I don't mind it, I'm the one asking for feedback.


----------



## keepsmiling (Nov 20, 2012)

First, you haven't said what you do in the relationship. How often do you see each other, have alone time? Are you helping with the house chores and raising your child? Do you treat her or does every day go the same?

You don't just sound like you have a terrible sex life, you sound like you have no mental connection to your wife. That has to change before the sex does. Why? Because for women, feeling loved, cherished, respected and attractive makes them want sex. The sex comes after you make her feel appreciated, no exceptions!

How to connect with her: 
Ask her how she is feeling, what her day holds...
Would she like a hand with anything?
Let her ramble, listen to her and show you empathise. 
Make sure you do little things for her without being asked
Compliment her for what she does
Tell her what you love about her. 

Do these things regularly, and you will reconnect as people who respect each other. If you start these changes, she will notice and pay you more attention, and you'll be on the right track.

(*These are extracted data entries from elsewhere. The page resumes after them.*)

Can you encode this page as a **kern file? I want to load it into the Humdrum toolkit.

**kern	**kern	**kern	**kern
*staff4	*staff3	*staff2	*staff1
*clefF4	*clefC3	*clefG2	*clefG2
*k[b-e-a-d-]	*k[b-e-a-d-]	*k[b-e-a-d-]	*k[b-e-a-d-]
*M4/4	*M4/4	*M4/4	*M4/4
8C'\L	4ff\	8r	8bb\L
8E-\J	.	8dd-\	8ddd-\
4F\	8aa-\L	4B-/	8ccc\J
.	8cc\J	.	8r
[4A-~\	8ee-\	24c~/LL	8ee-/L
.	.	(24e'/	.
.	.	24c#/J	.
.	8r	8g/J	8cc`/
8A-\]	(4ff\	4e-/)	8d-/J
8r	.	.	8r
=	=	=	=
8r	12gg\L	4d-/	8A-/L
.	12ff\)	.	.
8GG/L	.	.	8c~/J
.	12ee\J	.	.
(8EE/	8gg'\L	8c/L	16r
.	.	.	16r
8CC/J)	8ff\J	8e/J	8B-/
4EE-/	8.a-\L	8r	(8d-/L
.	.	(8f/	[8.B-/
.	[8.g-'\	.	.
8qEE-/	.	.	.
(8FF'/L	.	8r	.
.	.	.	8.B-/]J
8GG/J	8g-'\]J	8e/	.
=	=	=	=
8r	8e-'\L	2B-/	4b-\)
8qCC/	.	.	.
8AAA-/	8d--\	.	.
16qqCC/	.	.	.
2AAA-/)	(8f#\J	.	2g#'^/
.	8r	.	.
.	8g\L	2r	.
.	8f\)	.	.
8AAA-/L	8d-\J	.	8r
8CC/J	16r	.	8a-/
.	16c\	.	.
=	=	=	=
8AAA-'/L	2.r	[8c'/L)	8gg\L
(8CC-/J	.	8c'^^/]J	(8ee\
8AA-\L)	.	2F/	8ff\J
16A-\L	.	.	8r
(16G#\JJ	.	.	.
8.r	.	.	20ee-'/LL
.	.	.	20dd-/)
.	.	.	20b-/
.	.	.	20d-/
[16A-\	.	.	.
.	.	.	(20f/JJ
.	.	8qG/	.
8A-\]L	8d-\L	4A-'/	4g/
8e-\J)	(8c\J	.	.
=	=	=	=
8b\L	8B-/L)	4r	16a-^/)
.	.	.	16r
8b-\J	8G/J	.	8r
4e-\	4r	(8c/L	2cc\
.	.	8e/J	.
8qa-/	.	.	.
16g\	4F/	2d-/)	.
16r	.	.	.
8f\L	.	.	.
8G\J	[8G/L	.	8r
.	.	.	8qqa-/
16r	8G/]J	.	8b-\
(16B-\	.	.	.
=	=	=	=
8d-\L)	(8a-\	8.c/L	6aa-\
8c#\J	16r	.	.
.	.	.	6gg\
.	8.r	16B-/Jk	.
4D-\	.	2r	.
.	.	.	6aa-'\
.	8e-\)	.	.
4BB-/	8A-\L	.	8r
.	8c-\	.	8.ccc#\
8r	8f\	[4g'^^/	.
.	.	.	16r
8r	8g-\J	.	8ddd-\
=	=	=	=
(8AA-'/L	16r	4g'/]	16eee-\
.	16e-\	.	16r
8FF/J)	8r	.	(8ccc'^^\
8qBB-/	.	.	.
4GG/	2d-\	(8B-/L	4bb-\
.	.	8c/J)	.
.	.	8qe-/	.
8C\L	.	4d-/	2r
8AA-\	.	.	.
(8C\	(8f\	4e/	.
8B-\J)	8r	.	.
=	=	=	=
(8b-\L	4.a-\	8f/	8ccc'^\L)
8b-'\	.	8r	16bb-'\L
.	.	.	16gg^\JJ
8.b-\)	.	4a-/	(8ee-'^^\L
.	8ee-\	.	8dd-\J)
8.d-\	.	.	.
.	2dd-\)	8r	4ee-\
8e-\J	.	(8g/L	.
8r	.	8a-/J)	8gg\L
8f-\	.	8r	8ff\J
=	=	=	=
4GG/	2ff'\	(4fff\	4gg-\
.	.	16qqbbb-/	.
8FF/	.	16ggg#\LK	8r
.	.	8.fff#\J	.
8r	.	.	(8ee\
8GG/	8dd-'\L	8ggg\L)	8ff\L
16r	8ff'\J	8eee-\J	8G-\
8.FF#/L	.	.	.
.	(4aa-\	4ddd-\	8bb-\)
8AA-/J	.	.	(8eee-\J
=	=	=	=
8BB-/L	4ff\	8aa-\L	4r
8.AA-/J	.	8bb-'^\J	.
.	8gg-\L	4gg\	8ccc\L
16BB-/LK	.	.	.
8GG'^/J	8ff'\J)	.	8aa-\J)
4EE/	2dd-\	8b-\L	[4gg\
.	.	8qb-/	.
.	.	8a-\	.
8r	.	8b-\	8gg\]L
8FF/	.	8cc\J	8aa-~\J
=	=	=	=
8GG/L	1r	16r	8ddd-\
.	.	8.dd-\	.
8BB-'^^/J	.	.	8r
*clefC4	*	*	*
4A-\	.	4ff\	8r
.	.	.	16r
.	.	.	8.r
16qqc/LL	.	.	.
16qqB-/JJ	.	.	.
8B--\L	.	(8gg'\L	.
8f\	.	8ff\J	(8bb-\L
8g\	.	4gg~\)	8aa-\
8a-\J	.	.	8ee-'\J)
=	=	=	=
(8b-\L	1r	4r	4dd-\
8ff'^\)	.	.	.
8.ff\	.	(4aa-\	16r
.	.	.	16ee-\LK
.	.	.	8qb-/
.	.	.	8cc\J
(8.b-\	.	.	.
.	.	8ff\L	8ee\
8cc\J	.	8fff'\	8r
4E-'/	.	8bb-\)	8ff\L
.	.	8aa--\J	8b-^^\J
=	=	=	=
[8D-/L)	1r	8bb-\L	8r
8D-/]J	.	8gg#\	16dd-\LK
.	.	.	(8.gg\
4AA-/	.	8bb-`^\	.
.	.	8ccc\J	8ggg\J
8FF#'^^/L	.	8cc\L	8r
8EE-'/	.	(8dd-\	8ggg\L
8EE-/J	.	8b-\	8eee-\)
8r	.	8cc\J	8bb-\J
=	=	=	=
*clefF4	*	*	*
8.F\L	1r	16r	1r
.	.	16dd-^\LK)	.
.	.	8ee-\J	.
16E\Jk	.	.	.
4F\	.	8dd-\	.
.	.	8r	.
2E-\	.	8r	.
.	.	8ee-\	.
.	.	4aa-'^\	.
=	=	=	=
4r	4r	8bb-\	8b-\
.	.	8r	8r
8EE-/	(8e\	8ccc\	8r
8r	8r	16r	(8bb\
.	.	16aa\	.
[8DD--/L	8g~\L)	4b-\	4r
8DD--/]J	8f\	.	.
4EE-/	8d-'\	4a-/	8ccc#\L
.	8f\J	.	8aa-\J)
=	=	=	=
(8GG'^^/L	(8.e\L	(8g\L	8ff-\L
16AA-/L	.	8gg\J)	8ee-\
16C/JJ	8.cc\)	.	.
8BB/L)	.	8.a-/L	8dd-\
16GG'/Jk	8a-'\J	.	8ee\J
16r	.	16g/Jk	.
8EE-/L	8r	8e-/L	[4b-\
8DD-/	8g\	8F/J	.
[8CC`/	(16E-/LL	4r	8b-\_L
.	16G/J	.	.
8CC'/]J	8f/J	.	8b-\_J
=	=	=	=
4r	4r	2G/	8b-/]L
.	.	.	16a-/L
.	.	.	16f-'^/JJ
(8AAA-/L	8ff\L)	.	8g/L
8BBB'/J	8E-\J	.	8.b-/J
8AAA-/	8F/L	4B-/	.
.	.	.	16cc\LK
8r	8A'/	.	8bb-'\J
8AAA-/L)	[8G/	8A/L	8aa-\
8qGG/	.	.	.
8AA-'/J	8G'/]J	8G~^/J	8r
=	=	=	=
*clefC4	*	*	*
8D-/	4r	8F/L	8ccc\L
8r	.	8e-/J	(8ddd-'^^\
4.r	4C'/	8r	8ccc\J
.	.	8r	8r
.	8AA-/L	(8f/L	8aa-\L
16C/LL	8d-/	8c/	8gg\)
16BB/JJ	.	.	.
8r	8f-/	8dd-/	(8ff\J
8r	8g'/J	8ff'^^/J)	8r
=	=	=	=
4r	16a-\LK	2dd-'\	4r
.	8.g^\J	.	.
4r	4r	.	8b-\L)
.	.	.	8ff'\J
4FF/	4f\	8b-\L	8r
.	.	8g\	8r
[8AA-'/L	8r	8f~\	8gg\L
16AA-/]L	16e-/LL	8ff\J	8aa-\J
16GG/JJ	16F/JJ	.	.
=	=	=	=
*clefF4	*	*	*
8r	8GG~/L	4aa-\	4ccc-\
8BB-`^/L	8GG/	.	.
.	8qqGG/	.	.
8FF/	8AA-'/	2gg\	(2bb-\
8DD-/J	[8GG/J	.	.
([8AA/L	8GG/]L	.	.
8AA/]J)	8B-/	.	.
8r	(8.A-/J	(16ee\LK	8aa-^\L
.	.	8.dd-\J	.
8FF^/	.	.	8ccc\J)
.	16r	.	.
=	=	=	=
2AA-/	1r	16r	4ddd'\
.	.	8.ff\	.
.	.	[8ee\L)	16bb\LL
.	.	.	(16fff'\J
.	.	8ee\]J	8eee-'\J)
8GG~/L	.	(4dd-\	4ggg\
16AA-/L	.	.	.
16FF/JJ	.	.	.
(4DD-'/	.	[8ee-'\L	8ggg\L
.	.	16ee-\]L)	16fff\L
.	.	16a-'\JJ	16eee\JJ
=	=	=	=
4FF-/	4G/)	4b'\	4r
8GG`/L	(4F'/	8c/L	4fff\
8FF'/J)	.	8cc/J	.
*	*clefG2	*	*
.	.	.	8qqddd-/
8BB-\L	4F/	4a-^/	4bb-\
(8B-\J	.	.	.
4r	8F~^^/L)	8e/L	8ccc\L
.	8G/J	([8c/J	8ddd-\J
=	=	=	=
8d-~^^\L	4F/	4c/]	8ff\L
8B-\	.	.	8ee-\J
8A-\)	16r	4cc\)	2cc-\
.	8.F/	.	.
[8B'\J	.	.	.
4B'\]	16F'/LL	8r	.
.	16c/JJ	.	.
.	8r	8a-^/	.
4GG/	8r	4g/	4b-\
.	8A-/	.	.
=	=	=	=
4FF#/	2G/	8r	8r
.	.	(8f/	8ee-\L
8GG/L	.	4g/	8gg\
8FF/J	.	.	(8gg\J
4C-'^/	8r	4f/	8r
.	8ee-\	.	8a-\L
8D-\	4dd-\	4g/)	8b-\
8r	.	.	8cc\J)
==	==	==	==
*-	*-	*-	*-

I understand you have to schedule sex, but that doesn't mean you tell her to come to the bedroom in an hour because that's when you'll be ready. Act ready in the morning, kiss her neck before you go to work, give a little shoulder rub... flirt with her! Let the loving thoughts turn to sexy thoughts, create anticipation for the evening. 

Assertiveness is a fine suggestion, heck I have a very nice sex life and I still wish my SO would pounce on me sometimes!  Best wishes


----------



## Layla79 (Feb 6, 2013)

keepsmiling said:


> First, you haven't said what you do in the relationship. How often do you see each other, have alone time? Are you helping with the house chores and raising your child? Do you treat her or does every day go the same?
> 
> You don't just sound like you have a terrible sex life, you sound like you have no mental connection to your wife. That has to change before the sex does. Why?* Because for women, feeling loved, cherished, respected and attractive makes them want sex. The sex comes after you make her feel appreciated, no exceptions!*
> 
> ...


:iagree:
That is some excellent advice!
Could you come say all of this to my husband too? lol

Rick, I hope that you're able to reconnect with your wife on a mental/emotional and hopefully physical level too. Putting in that extra effort to show she is appreciated and respected may just be all that is needed to get the fire between the two of you burning again. It's worth a shot, right?
Best of luck!


----------



## Rick3 (Mar 31, 2012)

keepsmiling said:


> First, you haven't said what you do in the relationship. How often do you see each other, have alone time? Are you helping with the house chores and raising your child? Do you treat her or does every day go the same?
> 
> You don't just sound like you have a terrible sex life, you sound like you have no mental connection to your wife. That has to change before the sex does. Why? Because for women, feeling loved, cherished, respected and attractive makes them want sex. The sex comes after you make her feel appreciated, no exceptions!
> 
> ...


Thanks! Addressing one of the questions, we do have some issues with our schedules. I work from home but often have to work in the evenings so by the time I come to bed she is often already asleep as she has to get up much earlier than I do for work. That itself leads to less time we are together.


----------